Problem requirements:
Repeat each record word for word. Leave nothing out.

═══ Given records

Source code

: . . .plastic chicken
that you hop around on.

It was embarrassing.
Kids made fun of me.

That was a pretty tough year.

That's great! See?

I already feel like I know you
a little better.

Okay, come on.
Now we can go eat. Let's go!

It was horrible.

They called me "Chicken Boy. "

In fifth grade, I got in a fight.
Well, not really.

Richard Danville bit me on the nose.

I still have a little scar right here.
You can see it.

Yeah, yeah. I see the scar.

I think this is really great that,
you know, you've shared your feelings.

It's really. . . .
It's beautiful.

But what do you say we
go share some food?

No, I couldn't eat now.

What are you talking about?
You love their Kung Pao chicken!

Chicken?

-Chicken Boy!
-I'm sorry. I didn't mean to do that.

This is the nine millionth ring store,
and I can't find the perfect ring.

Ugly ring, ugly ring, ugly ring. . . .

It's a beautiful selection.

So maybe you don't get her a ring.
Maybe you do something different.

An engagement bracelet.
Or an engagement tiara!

══════

Expected answer:
Source code

: . . .plastic chicken
that you hop around on.

It was embarrassing.
Kids made fun of me.

That was a pretty tough year.

That's great! See?

I already feel like I know you
a little better.

Okay, come on.
Now we can go eat. Let's go!

It was horrible.

They called me "Chicken Boy. "

In fifth grade, I got in a fight.
Well, not really.

Richard Danville bit me on the nose.

I still have a little scar right here.
You can see it.

Yeah, yeah. I see the scar.

I think this is really great that,
you know, you've shared your feelings.

It's really. . . .
It's beautiful.

But what do you say we
go share some food?

No, I couldn't eat now.

What are you talking about?
You love their Kung Pao chicken!

Chicken?

-Chicken Boy!
-I'm sorry. I didn't mean to do that.

This is the nine millionth ring store,
and I can't find the perfect ring.

Ugly ring, ugly ring, ugly ring. . . .

It's a beautiful selection.

So maybe you don't get her a ring.
Maybe you do something different.

An engagement bracelet.
Or an engagement tiara!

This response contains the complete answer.